Transcribed page contents:
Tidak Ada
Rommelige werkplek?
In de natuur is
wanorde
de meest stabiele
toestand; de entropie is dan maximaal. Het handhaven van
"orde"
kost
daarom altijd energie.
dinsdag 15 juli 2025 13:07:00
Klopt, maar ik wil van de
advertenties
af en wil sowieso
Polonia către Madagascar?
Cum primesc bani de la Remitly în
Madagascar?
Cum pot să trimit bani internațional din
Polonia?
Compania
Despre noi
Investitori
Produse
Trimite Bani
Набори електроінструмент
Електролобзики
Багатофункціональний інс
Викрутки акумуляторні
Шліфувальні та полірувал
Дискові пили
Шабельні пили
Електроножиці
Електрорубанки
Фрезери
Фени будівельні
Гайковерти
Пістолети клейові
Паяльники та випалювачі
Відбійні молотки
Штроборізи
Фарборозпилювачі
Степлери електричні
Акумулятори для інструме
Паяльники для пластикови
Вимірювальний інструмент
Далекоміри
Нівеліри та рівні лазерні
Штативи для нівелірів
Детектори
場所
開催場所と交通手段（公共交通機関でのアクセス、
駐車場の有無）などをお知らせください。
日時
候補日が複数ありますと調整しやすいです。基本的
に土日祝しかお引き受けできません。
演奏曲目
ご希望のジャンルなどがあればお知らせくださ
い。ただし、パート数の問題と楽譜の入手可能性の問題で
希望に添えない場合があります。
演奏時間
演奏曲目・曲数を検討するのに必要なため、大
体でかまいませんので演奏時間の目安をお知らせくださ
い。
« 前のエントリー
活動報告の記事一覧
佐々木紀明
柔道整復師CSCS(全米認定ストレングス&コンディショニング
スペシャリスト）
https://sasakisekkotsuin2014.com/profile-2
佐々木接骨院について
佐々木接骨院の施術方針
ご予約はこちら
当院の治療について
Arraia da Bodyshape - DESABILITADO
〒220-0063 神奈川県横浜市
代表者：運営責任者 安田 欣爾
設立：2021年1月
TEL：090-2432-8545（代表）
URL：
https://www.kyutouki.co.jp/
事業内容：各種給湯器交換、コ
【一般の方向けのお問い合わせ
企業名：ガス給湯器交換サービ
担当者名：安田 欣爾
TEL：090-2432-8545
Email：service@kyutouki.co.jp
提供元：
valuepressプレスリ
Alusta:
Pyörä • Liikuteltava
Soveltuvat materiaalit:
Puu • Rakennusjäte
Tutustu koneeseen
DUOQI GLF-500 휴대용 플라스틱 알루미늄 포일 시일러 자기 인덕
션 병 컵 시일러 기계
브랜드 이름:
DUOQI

TASK DIRECTIONS =>
Pick out all lines from the data above in which the word "DUOQI" appears.

ANSWER BOX =>
DUOQI GLF-500 휴대용 플라스틱 알루미늄 포일 시일러 자기 인덕
DUOQI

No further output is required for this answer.